Как всегда в подобных случаях, нежданный успех явился результатом стечения обстоятельств. Венгерская революция и речь Хрущева вызвали волну разочарований в коммунизме, выбросив на берег немало потерпевших крушение и ищущих новой идеологии. «Восемнадцать лекций» отчасти удовлетворили эту потребность. Нельзя сказать, чтобы они давали человеку предмет веры или глобальное видение; но они проливали свет на наш однородный и в то же время расколотый мир. К моему великому удивлению, мне еще и теперь случается встретить интеллектуалов, иногда даже ученых, уверяющих меня, что эта брошюра на грани популяризации оказалась им очень полезной и многому их научила.

Второй курс лекций, который я считаю с научной точки зрения лучшим из трех (в этом я согласен с большинством компетентных читателей), содержит анализ производственных отношений, если прибегнуть к марксистскому словарю, или социальных классов, говоря нейтральным языком. В нем также заключен ответ на кардинальный вопрос: в каком смысле существует борьба классов в индустриальных обществах западного типа и в обществах советского типа? Чтобы на него ответить, мне пришлось бегло обозреть этапы неисчерпаемой теории классов. Все современные индустриальные общества сложны, поэтому естественно, что миллионы работающих мужчин и женщин заняты в разных профессиях — кто на заводах, кто на земле, кто в магазине или в администрации. Большинство из них — и по мере роста национального продукта все более значительное — составляют наемные работники; иными словами, они интегрированы в предприятия, иерархически организованы. В нынешней Франции численность наемных работников немногим больше 83 % всей рабочей силы. Отсюда следует множественность критериев социальной дифференциации: работники физического труда и прочие; наемные и самостоятельные работники; руководители предприятий (или персонал управления) и наемные работники; работники сельского хозяйства и промышленные рабочие и т. д. Из всех возможных дифференциаций одна властвует над умами преобладающего числа наблюдателей: это собственники или управляющие орудиями труда, с одной стороны, и пролетарии, то есть наемные работники, использующие в своем труде не принадлежащие им средства производства, — с другой[176].

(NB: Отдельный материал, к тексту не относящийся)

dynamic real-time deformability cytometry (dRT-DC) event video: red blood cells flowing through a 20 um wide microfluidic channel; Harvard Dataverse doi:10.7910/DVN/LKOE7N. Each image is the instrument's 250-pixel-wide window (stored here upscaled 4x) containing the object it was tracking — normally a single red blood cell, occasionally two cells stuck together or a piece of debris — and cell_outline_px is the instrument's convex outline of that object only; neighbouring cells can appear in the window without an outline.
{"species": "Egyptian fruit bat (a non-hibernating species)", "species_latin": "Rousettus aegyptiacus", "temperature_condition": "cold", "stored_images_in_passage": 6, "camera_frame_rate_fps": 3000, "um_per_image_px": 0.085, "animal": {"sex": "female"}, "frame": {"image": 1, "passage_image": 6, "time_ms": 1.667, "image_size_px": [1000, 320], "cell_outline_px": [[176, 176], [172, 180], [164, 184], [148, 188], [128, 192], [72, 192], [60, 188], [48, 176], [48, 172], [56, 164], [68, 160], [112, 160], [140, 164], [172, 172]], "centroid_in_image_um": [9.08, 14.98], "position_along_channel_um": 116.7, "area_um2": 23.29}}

Между нанимаемыми и нанимателями имеет место более или менее резкое противостояние, предметом которого фактически является распределение доходов (или прибавочной стоимости) предприятия. В более общем плане индустриальные общества западного типа будоражит открытая или скрытая борьба за распределение национального продукта. Борьба между наемными работниками и нанимателями (в числе последних может быть и государство) проявляется особенно ярко и напоминает на первый взгляд борьбу классов, как ее понимал Маркс. В действительности дело обстоит иначе.

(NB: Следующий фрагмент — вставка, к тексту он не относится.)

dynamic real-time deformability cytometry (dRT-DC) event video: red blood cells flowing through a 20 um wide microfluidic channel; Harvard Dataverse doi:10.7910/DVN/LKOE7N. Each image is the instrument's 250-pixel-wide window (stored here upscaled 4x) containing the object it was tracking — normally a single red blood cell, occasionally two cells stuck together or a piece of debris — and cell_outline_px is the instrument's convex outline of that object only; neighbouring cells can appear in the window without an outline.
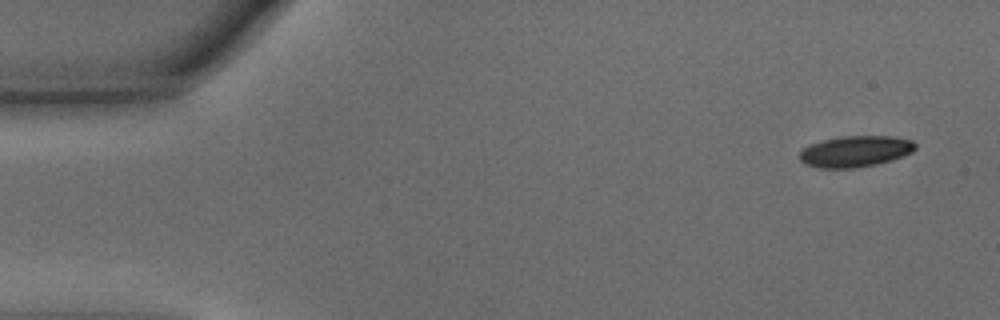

Чтобы соперничество социальных групп за распределение национального дохода стало настоящей классовой борьбой, нужны два непременных условия. Прежде всего — классовое сознание наемных работников или пролетариев; затем — выход требований, выдвигаемых последними, за рамки материальных или моральных улучшений их положения. Эти два условия можно выразить проще и прямее в следующих вопросах: сознают ли рабочие, что образуют особую коллективность внутри данного общества? Сопровождается ли это сознание отдельности (или самоидентификация) враждебностью по отношению к другим группам или к обществу в целом? Верно ли, что у рабочих нет отечества? Наконец, преисполнен ли этот класс, который становится реальностью благодаря самосознанию входящих в него людей, решимости взбунтоваться? Восстает ли он против общественного строя как такового, а не против какой-либо особенности существующего порядка?

Борьба классов за распределение национального продукта — нормальная черта всех обществ западного типа. Всеобщая синдикализация влечет за собой хаос протестов и требований; к столкновению по вертикали между работниками и нанимателями добавляются столкновения по горизонтали между различными категориями производителей.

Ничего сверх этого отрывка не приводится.